PS sorry this is only in English, I cannot find it in my head to express this all in Swedish at the minute. Maybe I will try to some other day but for now, it is only in English, I’m sorry for letting my Swedish readers down.
// Förlåt att detta bara är på engelska, jag kan inte få ihop detta till en Svensk text just nu, mitt huvud är inte i rätt plats. Jag kanske försöker en annan dag, men för tillfället är de bara på engelsk. Förlåt, jag känner att jag sviker genom att inte skriva på Svenska, men som sagt klarar inte det idag. Förlåt.
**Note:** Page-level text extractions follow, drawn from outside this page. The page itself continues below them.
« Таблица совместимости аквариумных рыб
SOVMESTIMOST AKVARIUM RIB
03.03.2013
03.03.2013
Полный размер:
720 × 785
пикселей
One thought on “Dark place”
Wishing I could say something to make you feel better. When I have such thoughts I go to the “Abraham Hicks” website for comfort. I chose one for you today:
You can be fully satisfied with where you are, understanding that you’re eternally evolving. When you get into that place of feeling appreciation of where you are and of who you are, and appreciation of what you are, and you accept that you are a never-ending, always unfolding Being, then you can stand in that delicate balance of being optimistic about what is to come, without being unhappy about where you stand. Find a way of eagerly anticipating future changes, while at the same time you are in love and satisfied with who, what, where and how you be.